U.S., European and Russian sources generally agreed that the Duma is likely to ratify MNEPR during its current session, despite a tight schedule leading up to legislative elections slated for December. Under the terms of the agreement, MNEPR will enter into force when Russia and one other signatory deposit instruments of ratification at the Organization for Economic Cooperation and Development or with the Russian government; since Sweden has already deposited its ratification, Duma ratification would pave the way for a quick entry into force.

Opinions varied about whether the move could make it more difficult to garner support later for U.S.-favored measures.

“CTR is not dead,” said Pikayev, but “if MNEPR is ratified, a precedent would be established that liability would have to be shared … and it would be in conflict with the relevant provision of the CTR agreement.”

The U.S. State Department Nonproliferation Bureau’s Jeff Miller, who will represent the United States at MNEPR talks next week in Moscow, took a different view.

“We welcome ratification of the MNEPR,” Miller told Global Security Newswire yesterday, “because it would allow our European friends to begin to implement ratification of the agreement in earnest.”

“We don’t consider it [MNEPR] to be a precedent for future agreements between Russia and the United States,” he added, acknowledging it is “certainly possible” Russia could view it as such.

Carnegie Endowment Senior Associate Rose Gottemoeller concurred that Duma ratification of MNEPR will not necessarily bode ill for other measures. “It’s not an either-or, and that’s well-recognized within both the Russian government and in some parts of the Duma as well,” Gottemoeller said in an interview last week.

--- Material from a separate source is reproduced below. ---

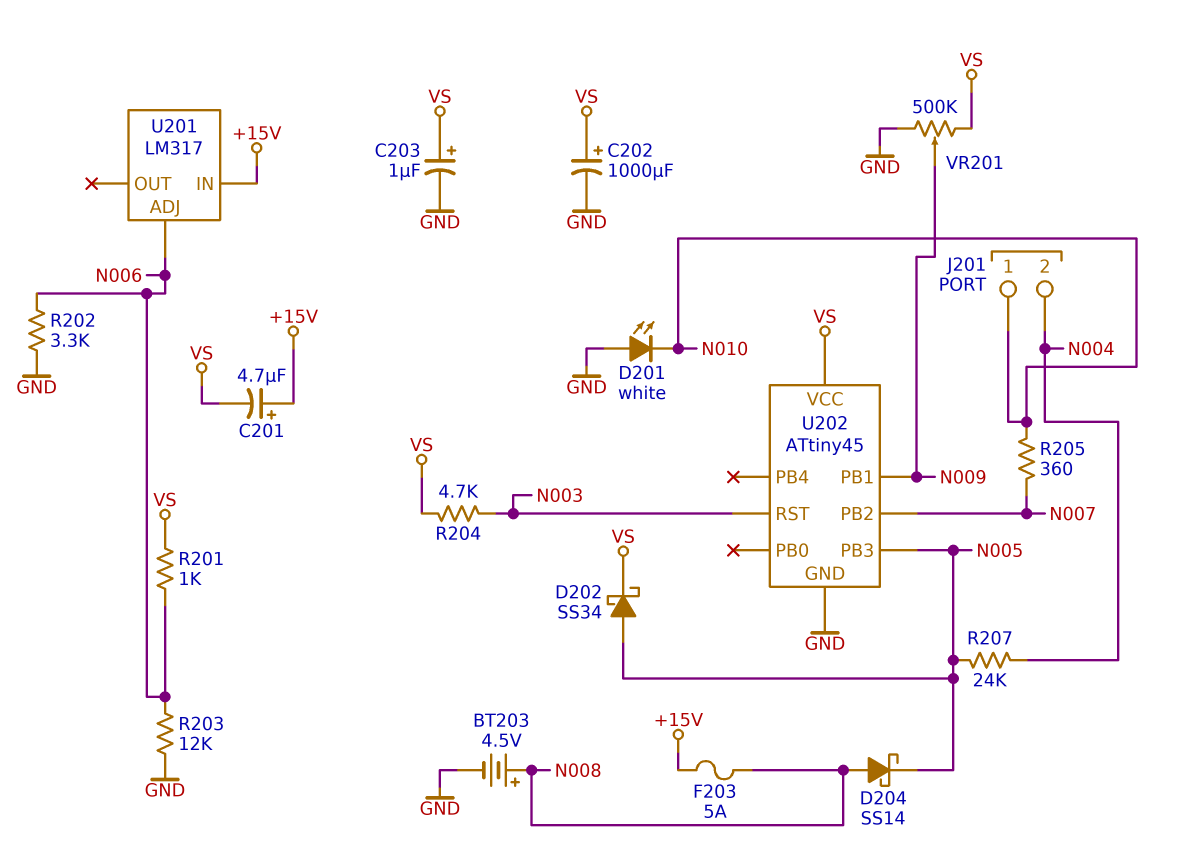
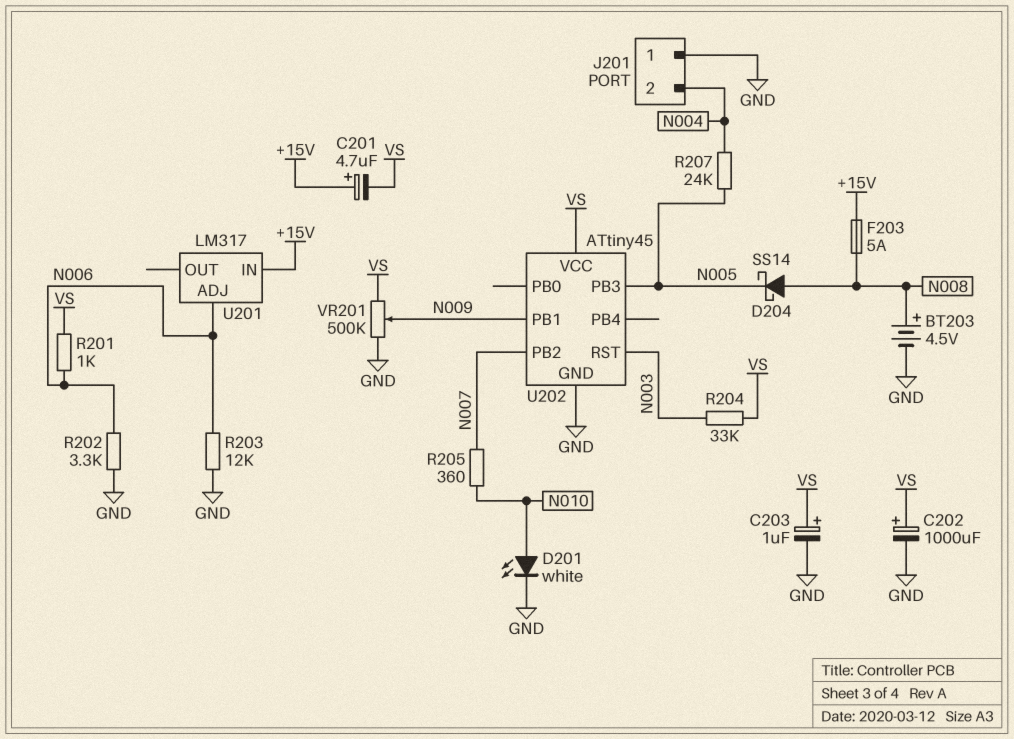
D201: LED white (A GND, K N010) -> LED white (A N010, K GND)
D202: schottky SS34 (A N005, K VS) -> none
J201 pin 1: N010 -> GND
R204: 4.7k (N003, VS) -> 33k (N003, VS)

Dispute Could Imperil Financing But May Not Impede U.S. Ratification

The liability dispute appears to be hampering MNEPR financing mechanisms.

The United States ― “primarily because of our liability concerns,” said Miller ― has not contributed to a narrowly targeted European Bank for Reconstruction and Development fund that has received more than $10 million each from European MNEPR parties. It is unclear whether the liability dispute will also affect progress toward a more broadly applicable MNEPR fund envisioned under the framework agreement, he added.

“One of the reasons we’ve bifurcated the issue of liability is because we want our European allies to be able to move forward where we could not,” Miller said.

At the same time, a relatively early U.S. ratification of MNEPR appears possible, despite the need for Washington to work out liability arrangements with Moscow in the context of the agreement.

U.S. officials have said they consider CTR umbrella agreement liability language to apply to threat reduction activities in Russia that do not have specific liability provisions attached, and Miller said the United States could deposit its ratification even in the absence of U.S.-Russian agreement on liability under MNEPR.

He added that, in a departure from the norm, the U.S. Senate does not have to approve MNEPR ratification.

“It was determined a while ago that we don’t need to seek Senate advice and consent on the MNEPR. We only need to report to the Senate that we have signed the MNEPR” before depositing an instrument of ratification at the OECD, Miller said.

Referring to the bureaucratic procedures required in such cases, Miller added, “We shouldn’t have difficulty getting the authority to deposit the instrument. It’s just that we haven’t done that yet. I can’t really give you a reason that we haven’t done it. … In terms of our relationships with our European allies, at least, on this issue, the most important thing was signing the agreement in May in Stockholm.”